In St Tudy the planning picture is specific: open-countryside policy, access lanes, drainage and agricultural building history all need to be addressed before drawings go too far. For renovation specifically, Cornwall Council's Local Plan applies tighter tests to isolated rural dwellings here, so design rationale and policy fit need to be set out clearly from the outset. That local reading is what makes a St Tudy (PL30) project different from a generic Cornwall scheme — and is the whole reason we work this way. On scattered modern homes in particular — the kind you'll also find toward Nanstallon — the renovation brief always has to read the existing fabric first.
Planning note
Most Cornish renovations don't need planning — but listed status, curtilage listing, Conservation Area designation and material changes can all change that picture.
Local watch-list
The PL30 constraints that shape a renovation brief.
Watch #1
Tighter Local Plan tests on isolated rural dwellings
St Tudy is part of Bodmin
St Tudy sits inside the Bodmin catchment — we cover both as one renovation territory.
See Renovations in Bodmin →Local fabric
What sets a St Tudy renovation brief apart.
Building stock
Across St Tudy (PL30) we work on farmhouses, converted barns, rural cottages, smallholdings, scattered modern homes. Each stock type drives a different renovation response — scattered modern homes in particular needs careful detailing here.
Parish & policy
St Tudy sits in the parish of St Tudy, which matters for how parish-level consultation lands on a renovation application.
Coverage
We cover PL30 from our studio, with regular renovation jobs also running in Bodmin, St Breward, Washaway. Most St Tudy site visits get booked within the same week.
Can you handle both planning and build in St Tudy?
Yes — design, planning, building regs and full construction run under one roof. For clients with an existing St Tudy builder we can stop at a tender-ready Full Plans pack instead.
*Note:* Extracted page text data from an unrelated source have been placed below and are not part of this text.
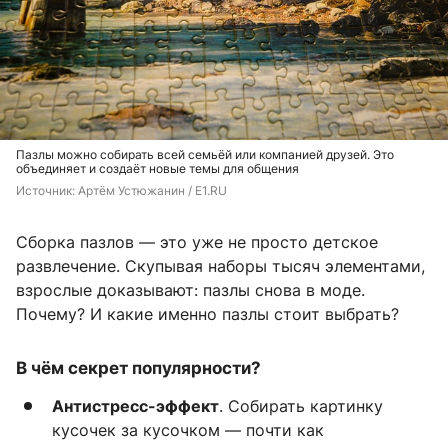
Пазлы можно собирать всей семьёй или компанией друзей. Это
объединяет и создаёт новые темы для общения
Источник: 
Артём Устюжанин / E1.RU
Сборка пазлов — это уже не просто детское
развлечение. Скупывая наборы тысяч элементами,
взрослые доказывают: пазлы снова в моде.
Почему? И какие именно пазлы стоит выбрать?
В чём секрет популярности?
Антистресс-эффект
. Собирать картинку
кусочек за кусочком — почти как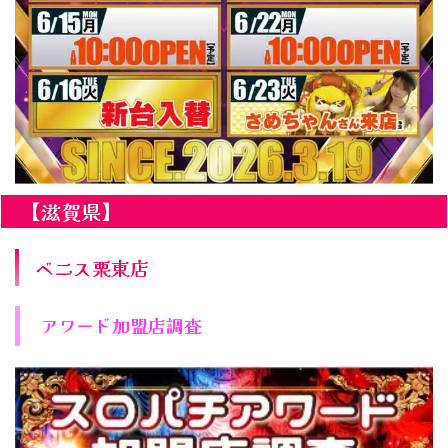
【滋賀県】
ベニス栗東店
アワード加盟店調査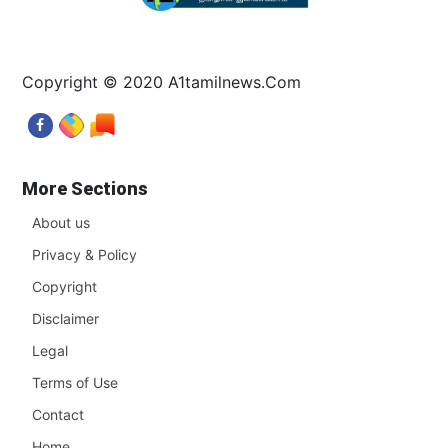
Copyright © 2020 A1tamilnews.Com
More Sections
About us
Privacy & Policy
Copyright
Disclaimer
Legal
Terms of Use
Contact
Home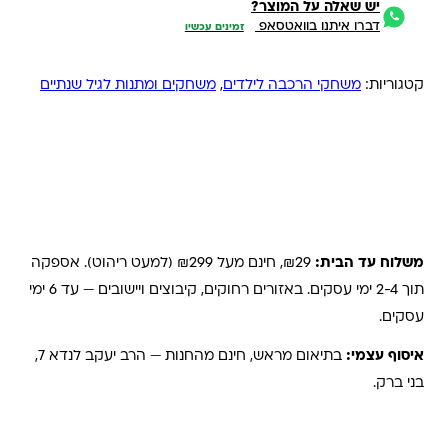
יש שאלה על המוצר?
דברו איתנו בוואטסאפ
זמינים עכשיו
קטגוריות:
משחקי הרכבה לילדים
,
משחקים ומתנות לגיל שנתיים
משלוחים והחזרות
משלוח עד הבית:
₪29, חינם מעל ₪299 (למעט ריהוט). אספקה
תוך 2-4 ימי עסקים. באזורים רחוקים, קיבוצים ויישובים — עד 6 ימי
עסקים.
איסוף עצמי:
בתיאום מראש, חינם מהחנות — הרב יעקב לנדא 7,
בני ברק.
Request a free visitWho this is for
St Tudy runs the full mix — owner-occupier, holiday-let, commercial and the occasional smallholding — so we scope every renovation enquiry from the use-class up.
FAQs
St Tudy Renovations — local questions answered.
- How long does a renovation take?
- Single rooms in weeks, kitchens in two to three months, whole-house renovations in six to fourteen months depending on size and listed status. In St Tudy specifically, we'd start by checking the latest parish-level planning history before committing to a direction.
- Can I live in the house during the work?
- Sometimes yes, often no. Single-room remodels and phased work can be liveable; whole-house renovations involving rewires, replumbing or floor lifting almost never are. We're honest about this at the brief.
- What about damp and old walls?
- We assess the cause first — usually rising damp myths, blocked vents, hard cement renders trapping moisture, or roofs needing attention. A breathable repair strategy fixes most of it without chemical intervention.
- How much does a full renovation cost in Cornwall?
- A whole-house renovation typically lands between £1,800 and £3,000 per square metre depending on condition, listed status and finish level. We survey before quoting and don't price by guesswork.
- Can you renovate and extend at the same time?
- Yes, and often it's the right call — the planning, regs and disruption all happen once instead of twice. We design and price it as a single project.
Other services in St Tudy
Nearby places we cover
If you're balancing ambition against PL30 planning realism, our St Tudy renovation work threads that needle without the usual drama.